In the near future, in fact, Murphy expects to see “the biggest strides in tire technology.” And that, of course, will affect shock packages, suspension setups, and maybe even the cage itself. “We’re already working on some things at the back of the car.” But that’s all he’d say about that.

One thing not likely to change is the variety of body styles. Engling fondly recalled the late ‘90s and 2000s, when “a body had to be ten years removed from Pro Stock-legal before you could run it in Pro Mod. So Pro Mod was all the old classic cars, the Willys and Studebakers and ’63 ‘Vettes—such a variety of cars! It made a really cool show. Now everything is a Corvette or a Camaro. You have a bunch of eggs running down the track, and they all look exactly the same. That’s why I have $50,000 invested in a carbon-fiber ’72 Cutlass. I couldn’t have a Camaro or Corvette.”

“That’s one of the things that makes them more exciting than Pro Stock,” Bickel agreed. “The most aerodynamic car we have is Ricky Smith’s ZL-1 Camaro. But you see a lot of older cars running pretty fast, too. In drag racing, aerodynamics is not as important as in Cup car. A Cup car runs 170-200 mph all day long. A drag car is accelerating the whole time, and is only running at top speed very close to the finish.

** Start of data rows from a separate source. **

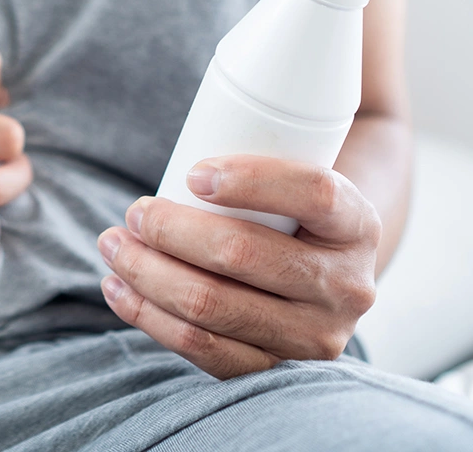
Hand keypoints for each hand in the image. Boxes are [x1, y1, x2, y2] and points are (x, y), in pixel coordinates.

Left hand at [97, 155, 380, 378]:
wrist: (327, 272)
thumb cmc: (294, 209)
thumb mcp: (305, 174)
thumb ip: (269, 143)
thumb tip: (213, 103)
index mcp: (359, 224)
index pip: (314, 192)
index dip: (251, 179)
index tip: (192, 172)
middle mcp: (348, 286)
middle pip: (244, 255)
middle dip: (171, 230)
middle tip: (134, 211)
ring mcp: (314, 337)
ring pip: (212, 307)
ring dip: (147, 273)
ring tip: (113, 244)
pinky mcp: (276, 368)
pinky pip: (203, 351)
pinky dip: (150, 318)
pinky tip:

So aero is still important, but not as important.”

Perhaps even more importantly, said Murphy, “The fans like the different body styles, and the different power adders. I’m not knocking Top Fuel and Funny Car, but Top Fuel cars all look the same; and in Funny Car you couldn’t tell a Camaro from a Mustang except for the badging on the front. And that’ s true in Pro Stock, too. So from the fan’s standpoint, it’s Pro Mod that’s really cool.”

Nor will we see (as we’ve heard suggested) Pro Mod cars with solid suspension—four sprung wheels, and the attendant suspension tuning, are too closely linked with the identity of the class.

“With a solid-suspended car,” Jones allowed, “every ounce of downforce is going into the tire. But I’d rather have a four-link and shocks that I can tune and adjust. And down-track, at really high speed, a sprung chassis can handle the bumps a lot better.”

“One thing is guaranteed,” Jones concluded. “Engines will change, chassis will change, but our mindset for racing will not. Racers always want to go faster, and so we will continue to evolve and push the envelope to stay ahead of the competition. Ten years ago, even five years ago, we would never have believed that we would be as fast as we are now.”